Create a Text2Text Generation pipeline using your pre-trained model and tokenizer and then extend its functionality by creating a LangChain pipeline with additional model-specific arguments.

In [56]:
from langchain_community.llms.huggingface_pipeline import HuggingFacePipeline
from transformers import AutoModelForCausalLM, AutoTokenizer, pipeline

model_id = "gpt2"
tokenizer = AutoTokenizer.from_pretrained(model_id)
model = AutoModelForCausalLM.from_pretrained(model_id)
pipe = pipeline("text2text-generation", model=model, tokenizer=tokenizer, max_new_tokens=100)
llm = HuggingFacePipeline(pipeline=pipe)
llm

The model 'GPT2LMHeadModel' is not supported for text2text-generation. Supported models are ['BartForConditionalGeneration', 'BigBirdPegasusForConditionalGeneration', 'BlenderbotForConditionalGeneration', 'BlenderbotSmallForConditionalGeneration', 'EncoderDecoderModel', 'FSMTForConditionalGeneration', 'GPTSanJapaneseForConditionalGeneration', 'LEDForConditionalGeneration', 'LongT5ForConditionalGeneration', 'M2M100ForConditionalGeneration', 'MarianMTModel', 'MBartForConditionalGeneration', 'MT5ForConditionalGeneration', 'MvpForConditionalGeneration', 'NllbMoeForConditionalGeneration', 'PegasusForConditionalGeneration', 'PegasusXForConditionalGeneration', 'PLBartForConditionalGeneration', 'ProphetNetForConditionalGeneration', 'SeamlessM4TForTextToText', 'SeamlessM4Tv2ForTextToText', 'SwitchTransformersForConditionalGeneration', 'T5ForConditionalGeneration', 'UMT5ForConditionalGeneration', 'XLMProphetNetForConditionalGeneration'].
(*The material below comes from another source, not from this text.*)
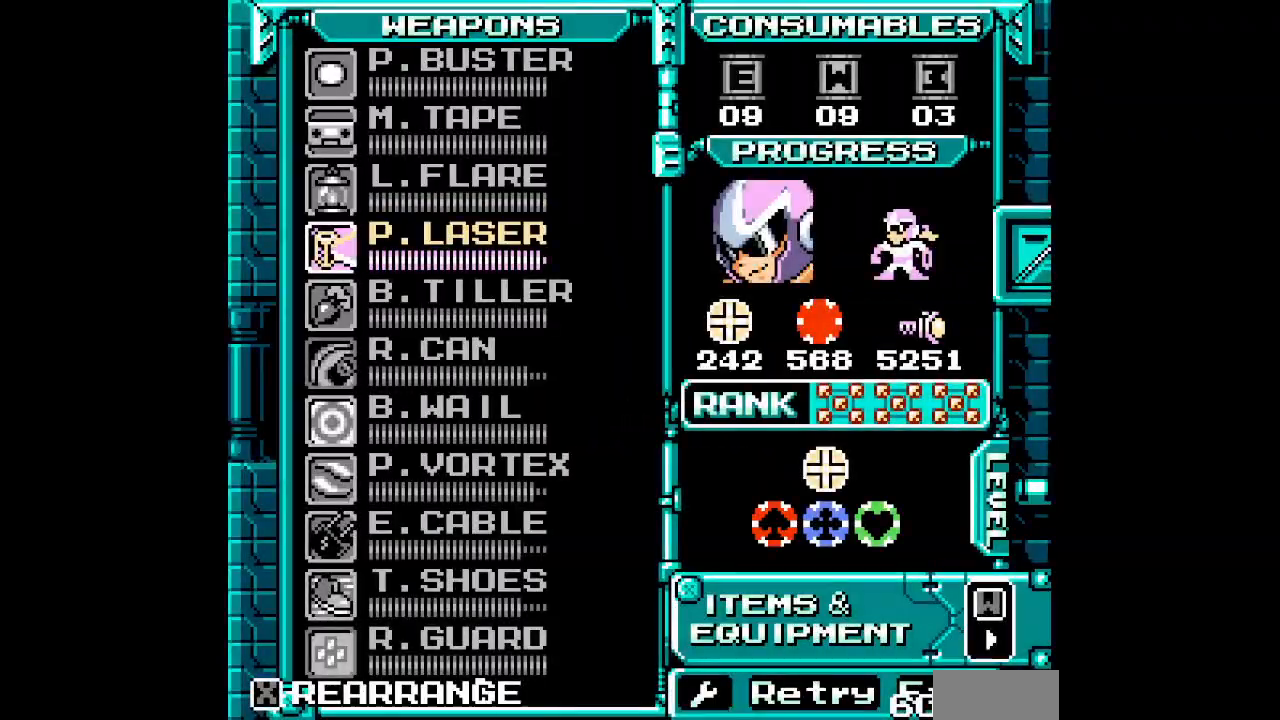
{"buttons": [], "events": [[233, "DPAD_DOWN", "down"], [300, "DPAD_DOWN", "up"], [383, "DPAD_DOWN", "down"], [467, "DPAD_DOWN", "up"]]}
HuggingFacePipeline(pipeline=<transformers.pipelines.text2text_generation.Text2TextGenerationPipeline object at 0x78f4d04ca920>)

Once the data is in database, the LLM model is prepared, and the pipeline is created, we need to retrieve the data. A retriever **(vectorstore.as_retriever)** is an interface that returns documents from the query.

It is not able to store the documents, only return or retrieves them. Basically, vector stores are the backbone of the retrievers. There are many retriever algorithms in LangChain.

![](https://miro.medium.com/v2/resize:fit:1400/format:webp/0*iCyJRTkc8oI93Bsh.png)

Now, we’re going to use a RetrievalQA chain to find the answer to a question. To do this, we prepared our LLM model with “temperature = 0.7" and “max_length = 512”. You can set your temperature whatever you desire.

![](https://miro.medium.com/v2/resize:fit:1400/format:webp/0*BnhkosPmaEq0xe6E.jpeg)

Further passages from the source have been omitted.